Here are some important facts about Mostar.
It is one of the largest cities in Bosnia. One of the most recognizable architectural landmarks of Bosnian culture is in Mostar: Stari Most. This bridge was built in the 16th century by the Ottomans connecting two parts of the city over the Neretva River. It was breathtaking. But more importantly, it was of the utmost cultural importance to the people of Bosnia. So, during the war, the Serbs knew that it would be a devastating blow to the morale of the Bosnian Muslims (not to mention their supply line) if it were destroyed. And destroyed, it was. But, if there is anything I am learning about the Bosnian people, there isn’t much that will keep them down for good. So, with the financial help of a few other countries, Stari Most was rebuilt using as many of the original bricks as possible and reopened in 2004.
Besides the bridge, Mostar has an amazing “old town” paved with cobblestone (not the most stroller friendly, in case you’re wondering), and lined with vendors that sell everything from touristy trinkets, to pashmina shawls, to one-of-a-kind artwork.
During the war, for about 9 months in 1993, Mostar was under siege. They were cut off from food and electricity. Constant shelling and snipers kept people in their homes all day and night, leaving only to get water. As an American, it is incredibly difficult to imagine life like this. It goes against everything I know.
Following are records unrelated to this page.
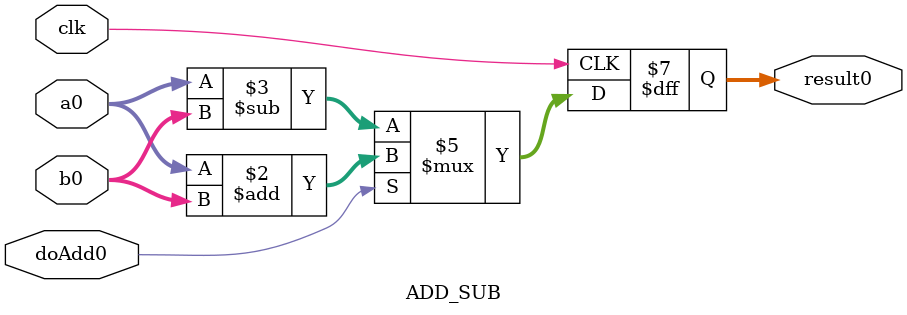
<source format=sv>
module ADD_SUB(
  input            clk,
  input [7:0]      a0,
  input [7:0]      b0,
  // if this is 1, add; else subtract
  input            doAdd0,
  output reg [8:0] result0
);

  always @ (posedge clk)
    begin
      if (doAdd0)
        result0 <= a0 + b0;
      else
        result0 <= a0 - b0;
    end

endmodule: ADD_SUB



</source>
Yet, walking the streets of Mostar (just like in Sarajevo) there are constant reminders that in my own lifetime, there were people being killed, tortured and raped daily for the “crime” of being ethnically Muslim. It is eerie to see so many cemeteries all over the city with one glaring detail in common… the death dates all say 1993, 1994, 1993, 1995, 1994… It’s disturbing to say the least. But, I’ll get into the real grit of the war in a future post.
Mostar is just one of the places that you have to see. It has character, culture and quality that can’t be found anywhere else. It also has crazy people that jump off the bridge for fun! The boys thoroughly enjoyed that!
This was just the first of what I am sure will be several trips to Mostar. Here are some other pictures of our day there.
This is a long video, about 45 minutes, but if you are at all interested in seeing what Mostar looked like during the war, I highly recommend it. I think it’s important to remember what this country has gone through. While I was playing volleyball and getting my hair done for school dances, Bosnians were literally fighting for their lives. And not just soldiers. Kids, teenagers, grandparents. Sometimes, when you’re American, it’s easy to forget what the rest of the world is going through, because, well, it’s easy to live in America. Really easy. Take a moment to read up on the news around the world. I promise you, where the President vacationed or who marries whom won’t seem like such a big deal anymore.